* [Entries from a data source]
......

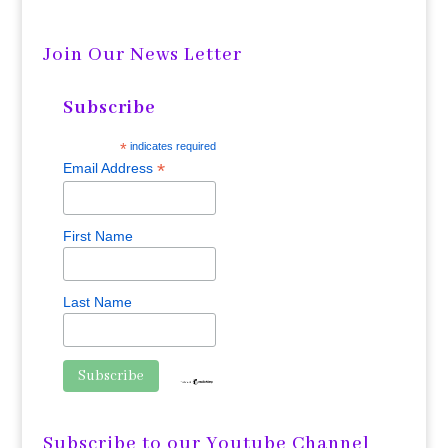
Join Our News Letter
Subscribe
*
indicates required
*
Email Address
First Name
Last Name
Subscribe to our Youtube Channel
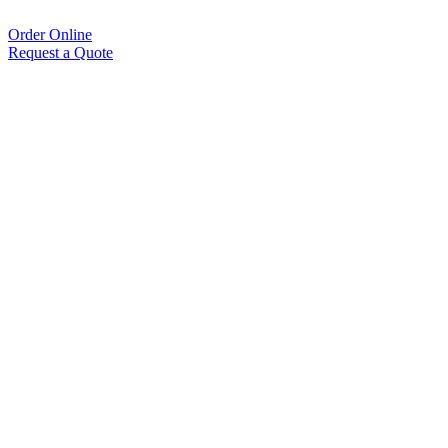
Order Online
Request a Quote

......

* [Exercise goal] Render the text lines from all of the entries above as a Markdown table with the columns "Row" and "Text," numbering each row and omitting blank lines. Leave the pictures out of the table.

* [Output below]
| Row | Text |
|---|---|
| 1 | Join Our News Letter |
| 2 | Subscribe |
| 3 | * |
| 4 | indicates required |
| 5 | * |
| 6 | Email Address |
| 7 | First Name |
| 8 | Last Name |
| 9 | Subscribe to our Youtube Channel |
| 10 | Order Online |
| 11 | Request a Quote |